Part of Speech: Adjective
Meaning: 1. Offensive, excessive in odor or flavor, as 'rank underwear'. 2. (Pejorative) Absolute, complete, flagrant, as 'rank amateur'. 3. Profuse, thick, as 'rank grass'. 4. Rich, highly fertile, as 'rank soil'.
Notes: English has at least two words spelled rank, the one a noun and verb, the other, like today's Good Word, an adjective. The adjective is accompanied by a noun, rankness, and an adverb, rankly.
In Play: See if you can sort out all the senses of today's word in this sentence: "We have rank grass growing in our rank though rank soil." The two most popular meanings are the first two above: "He is a rank imbecile to think rank gym clothing turns women on."

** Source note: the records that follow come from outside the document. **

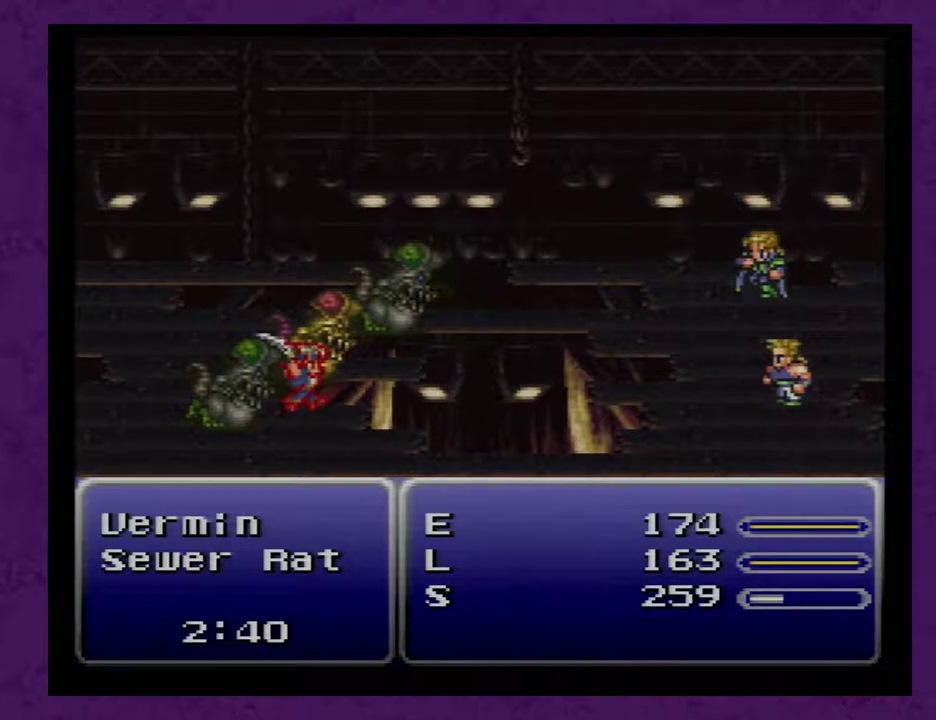
{"buttons": ["A"], "events": []}
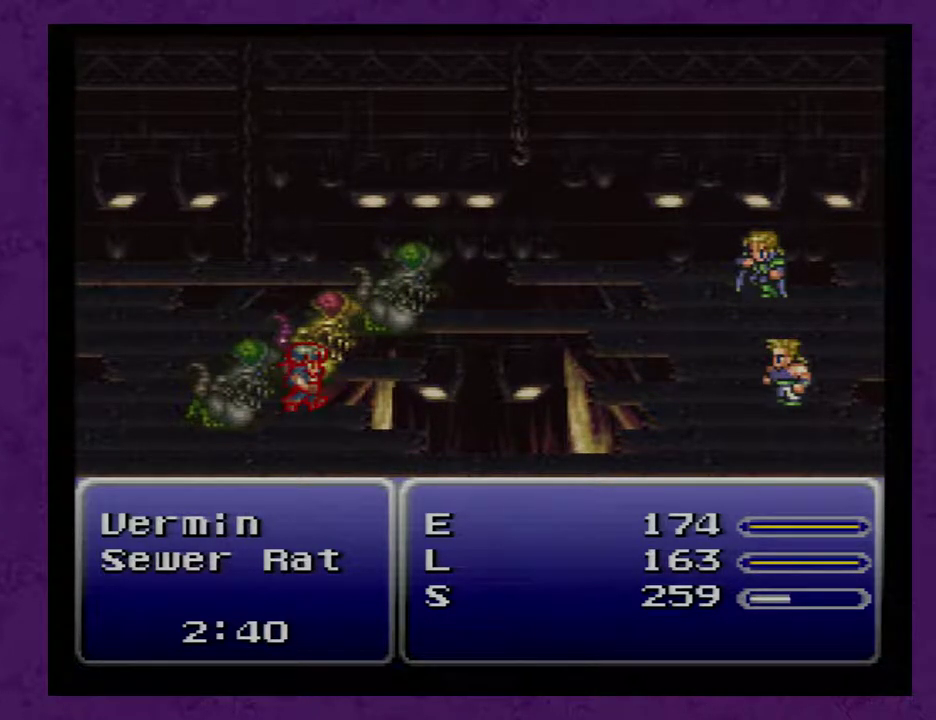
{"buttons": ["A"], "events": []}
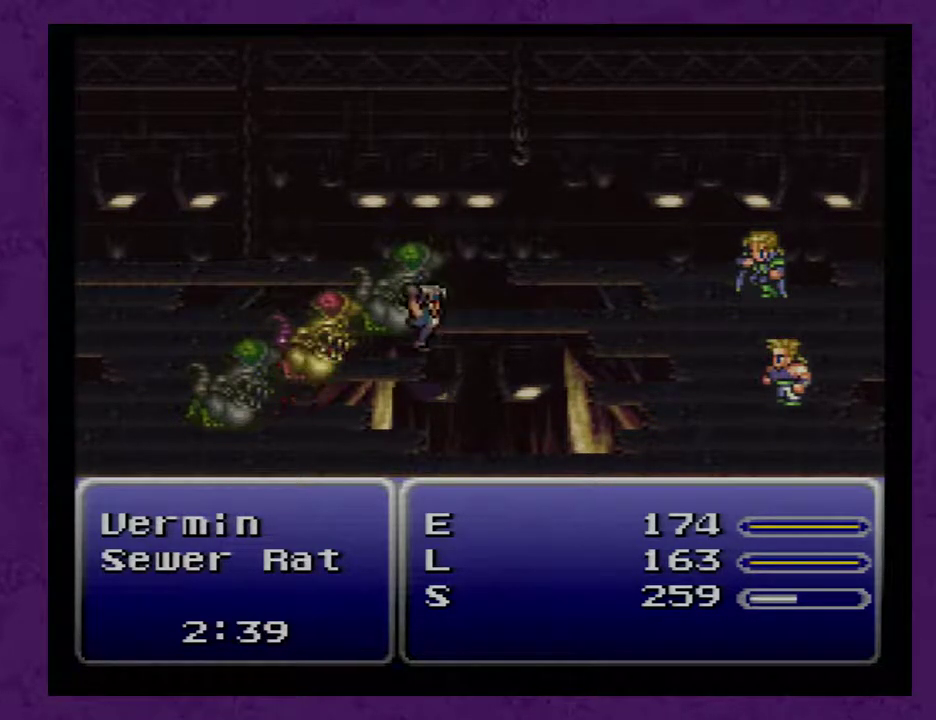
{"buttons": ["A"], "events": []}
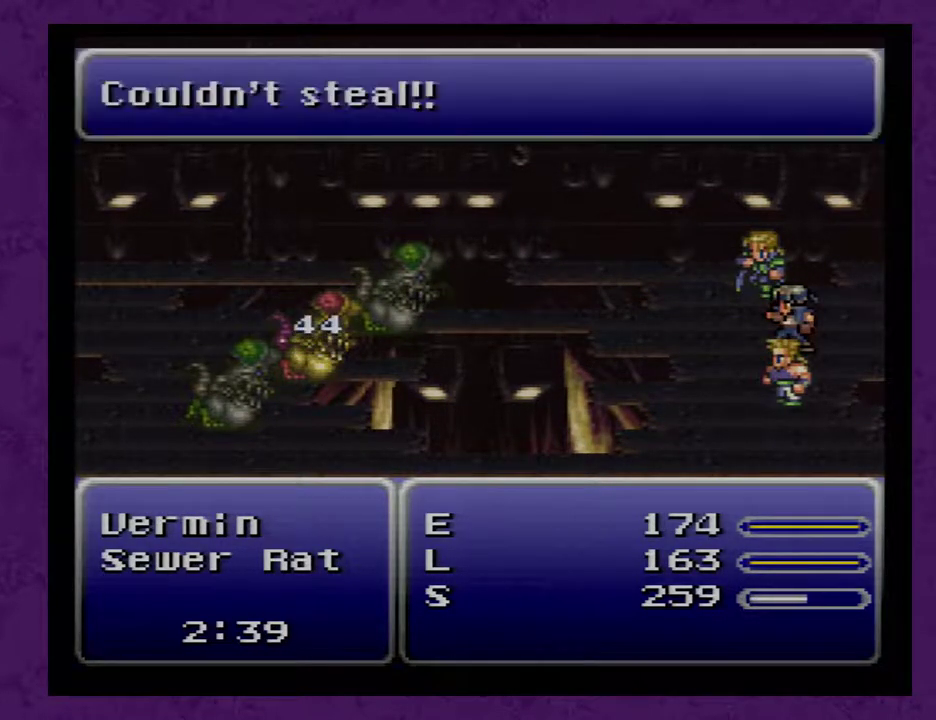
{"buttons": ["A"], "events": []}
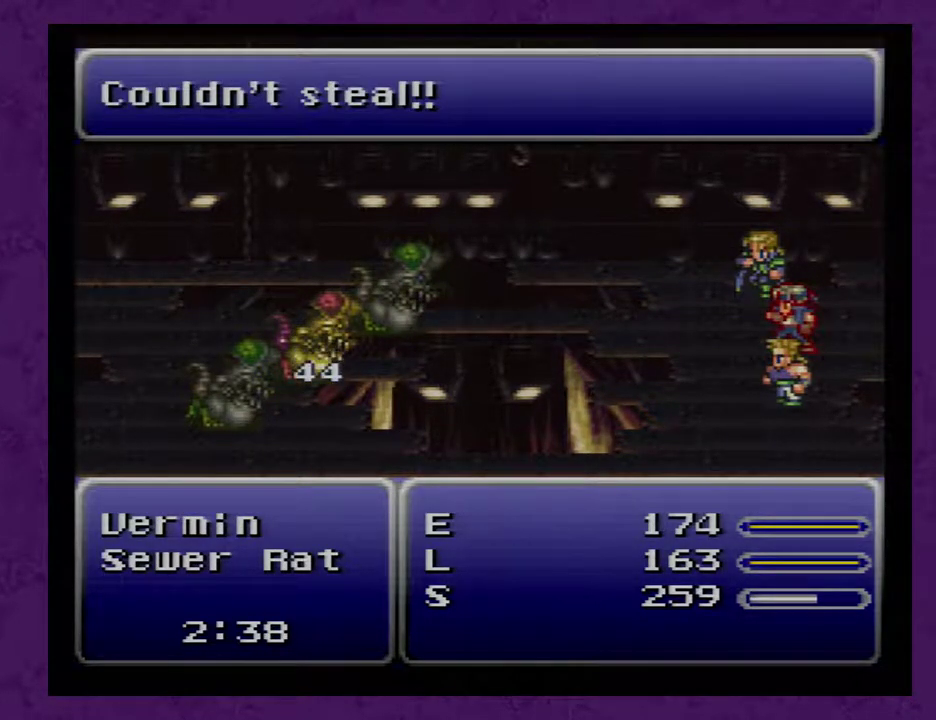
{"buttons": ["A"], "events": []}
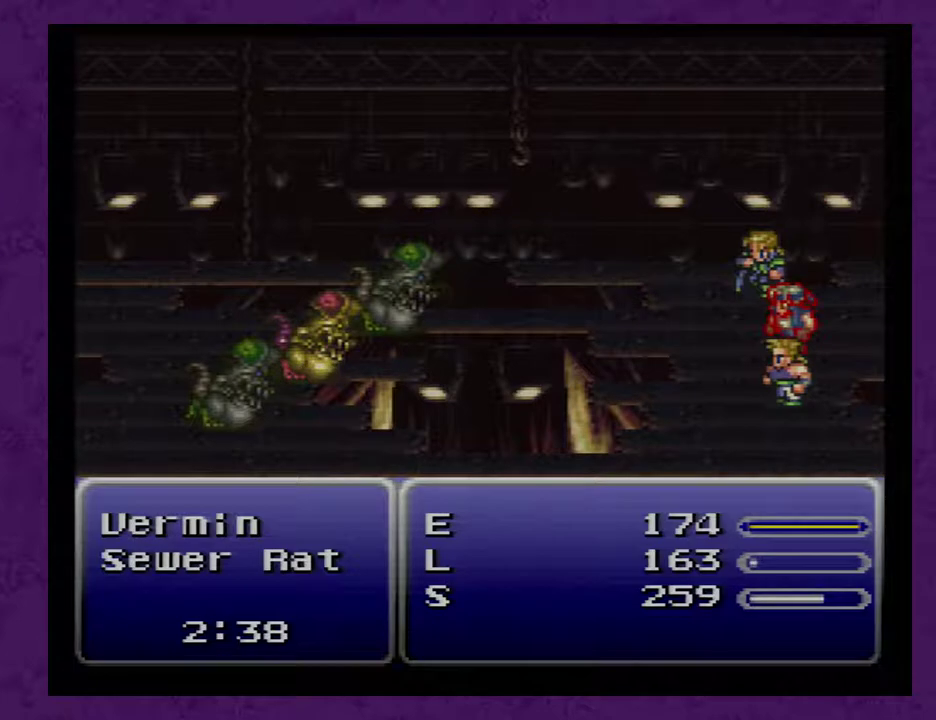
{"buttons": ["A"], "events": []}
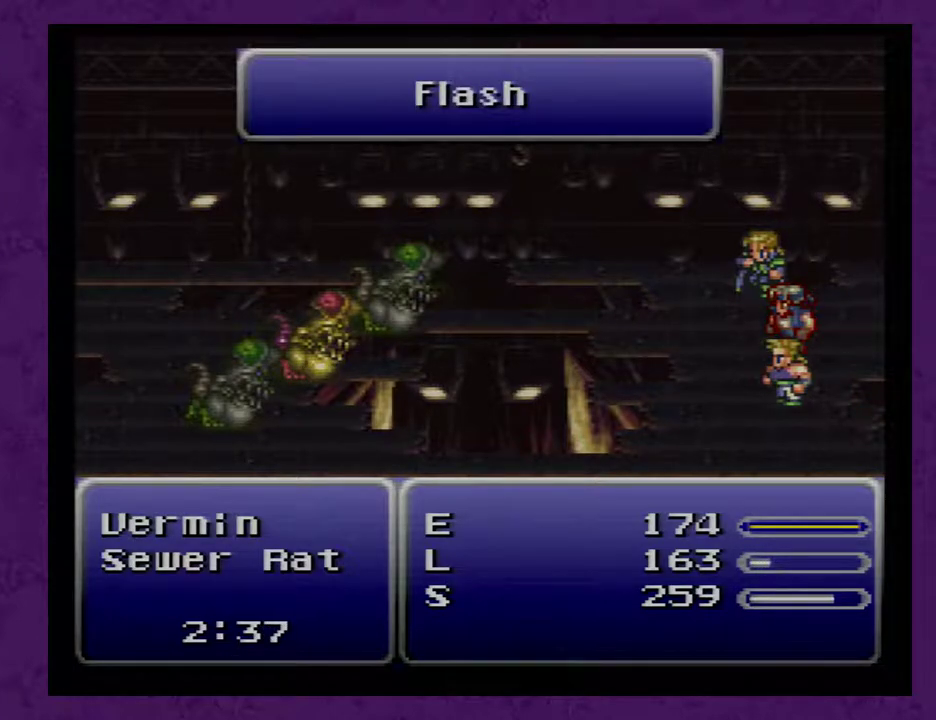
{"buttons": ["A"], "events": []}
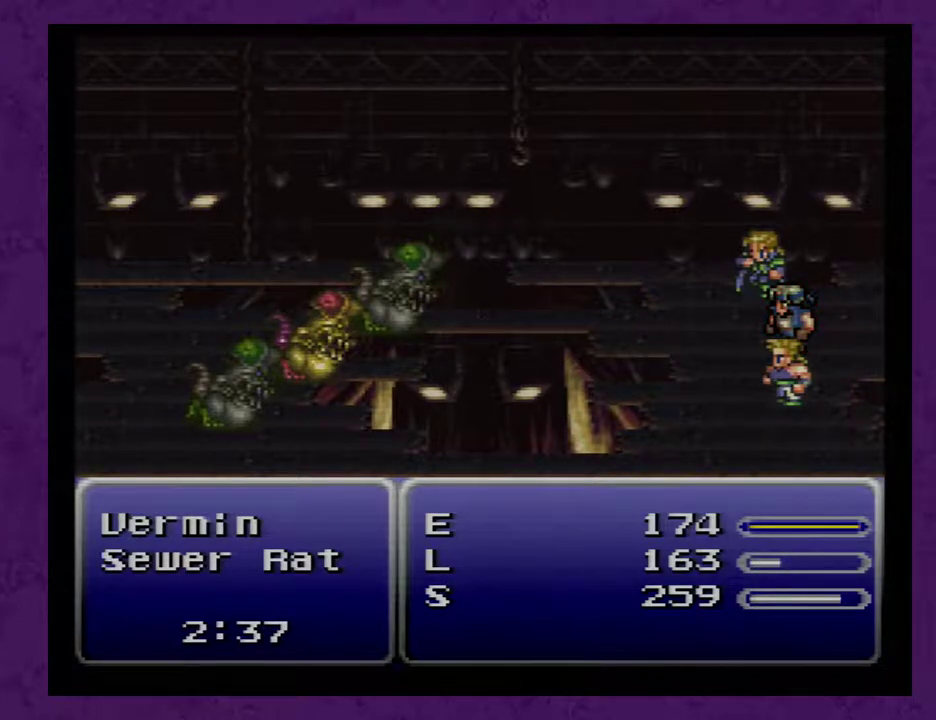
{"buttons": ["A"], "events": []}
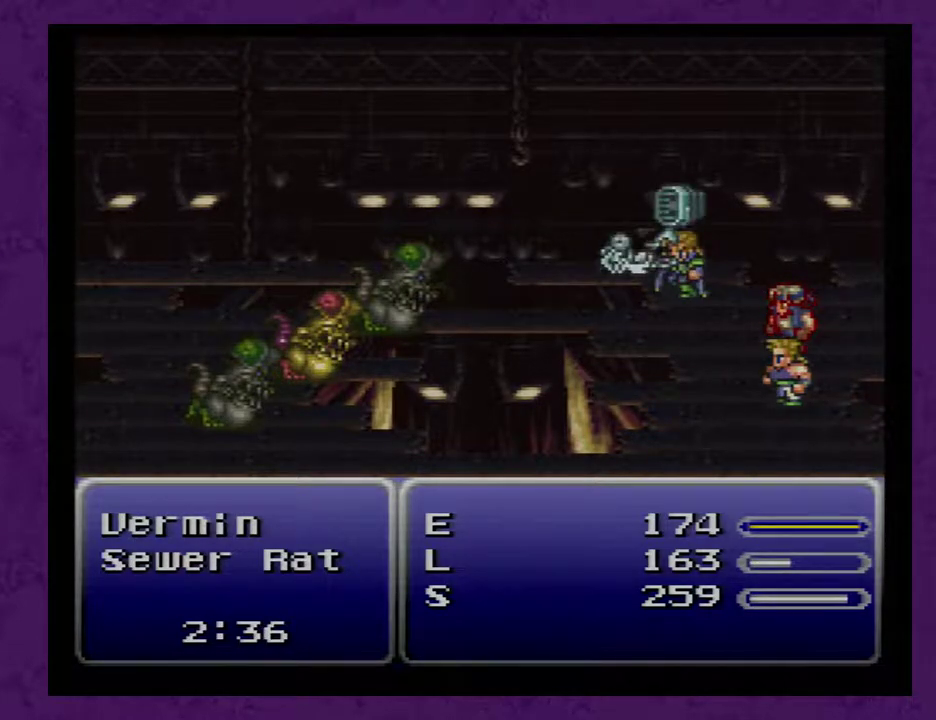
{"buttons": [], "events": [[233, "A", "up"]]}
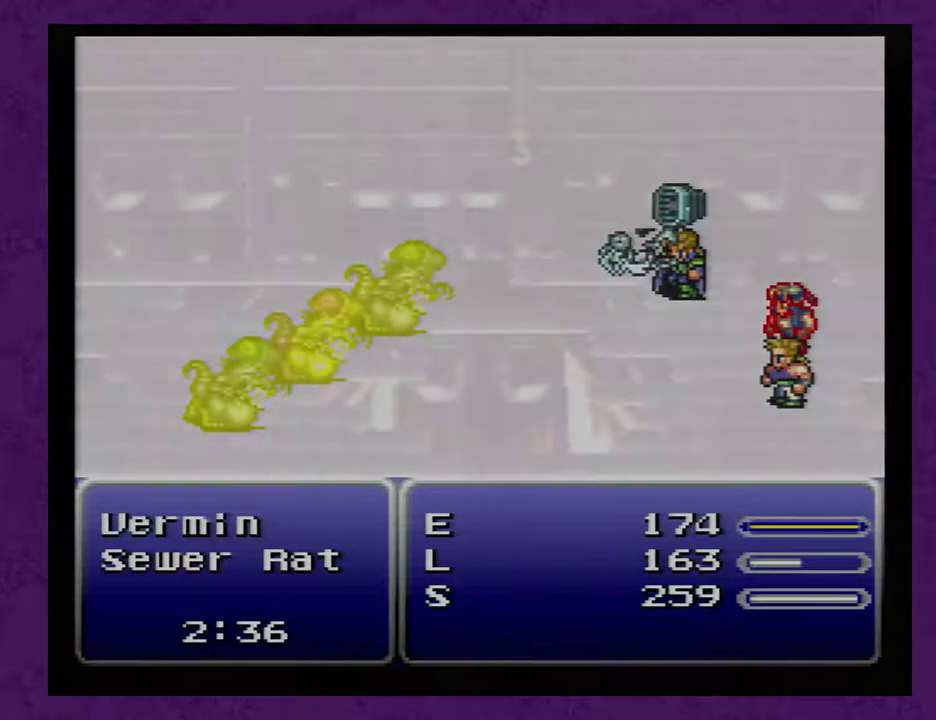
{"buttons": ["A"], "events": [[450, "A", "down"]]}
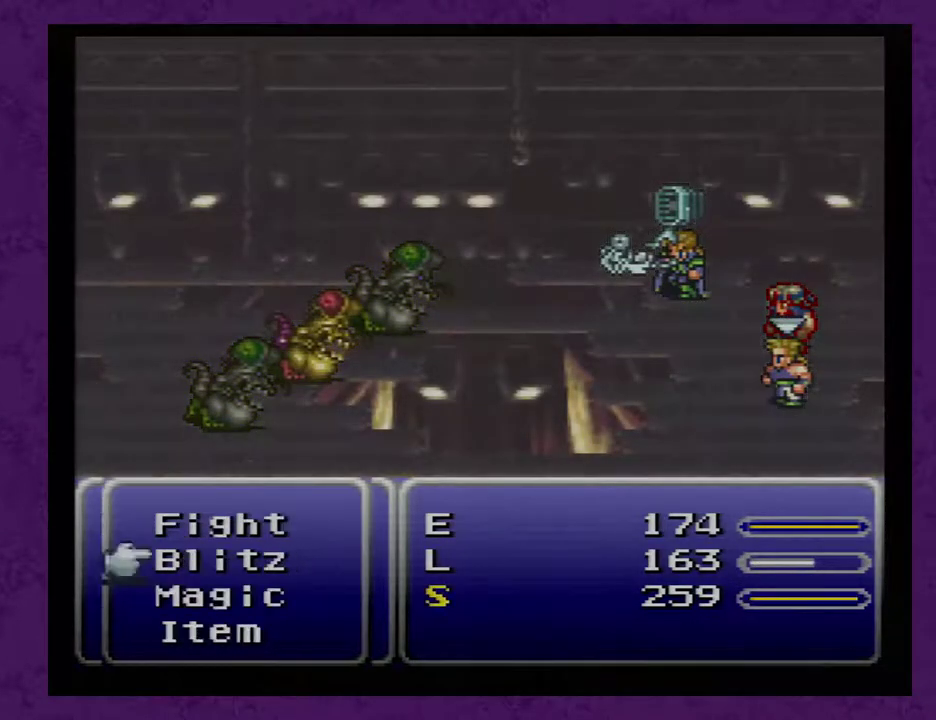
{"buttons": ["B"], "events": [[17, "A", "up"], [483, "B", "down"]]}
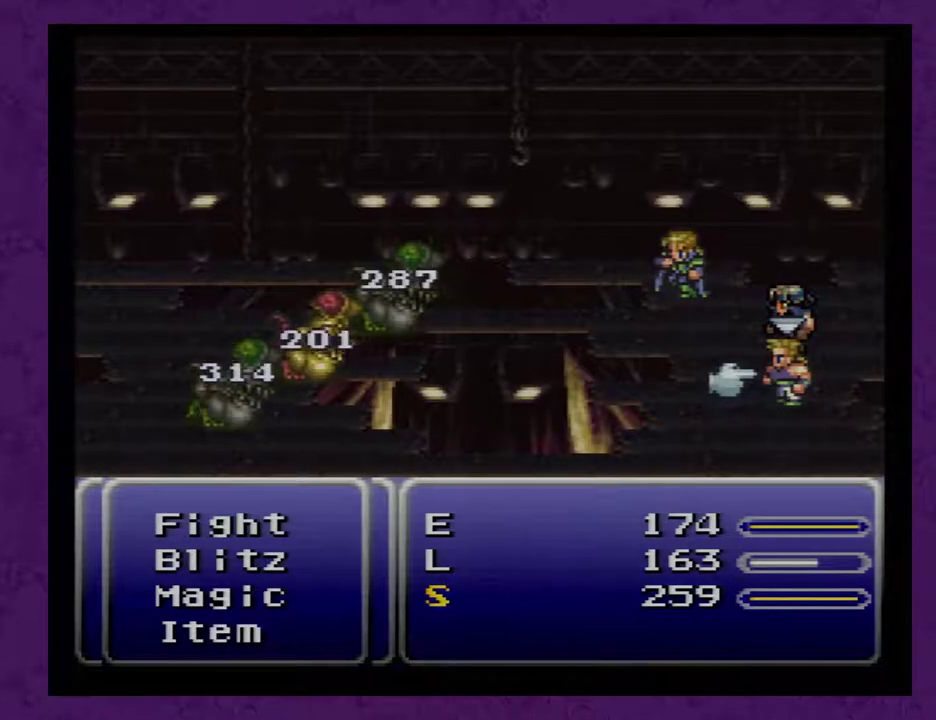
{"buttons": [], "events": [[83, "B", "up"], [200, "DPAD_UP", "down"], [267, "DPAD_UP", "up"], [333, "A", "down"], [383, "A", "up"]]}
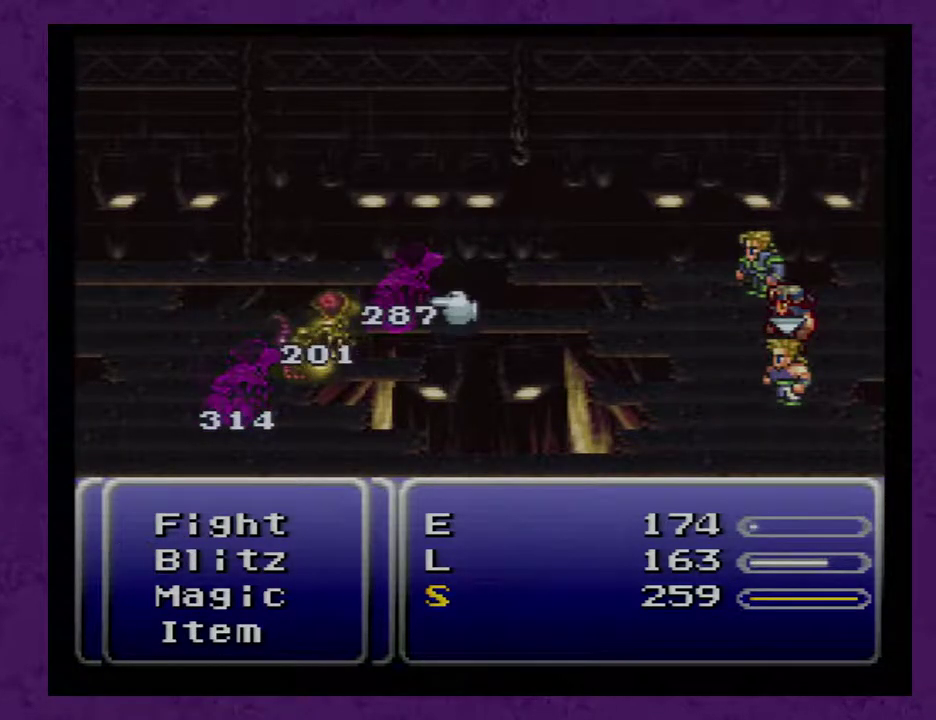
{"buttons": [], "events": [[50, "DPAD_LEFT", "down"], [100, "DPAD_LEFT", "up"], [200, "A", "down"], [300, "A", "up"]]}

Word History: In Old English today's Good Word was ranc "proud, overbearing, showy", from Proto-Germanic rankaz, also the source of Danish rank "right, upright", Dutch rank "slim, slender", German rank "slender". It seems to have originated in the PIE root reg- "right, correct" (also found in regular and regimen) with a Fickle N thrown in. The meaning shifted in Middle English to "large, coarse, complete", then on to the notion of "excessive and unpleasant" and, finally, to "corrupt, loathsome, foul", perhaps influenced by rancid. The reference to plant growth, "vigorous, luxuriant, abundant, copious" emerged from the senses of "large" and "excessive" at the beginning of the 14th century.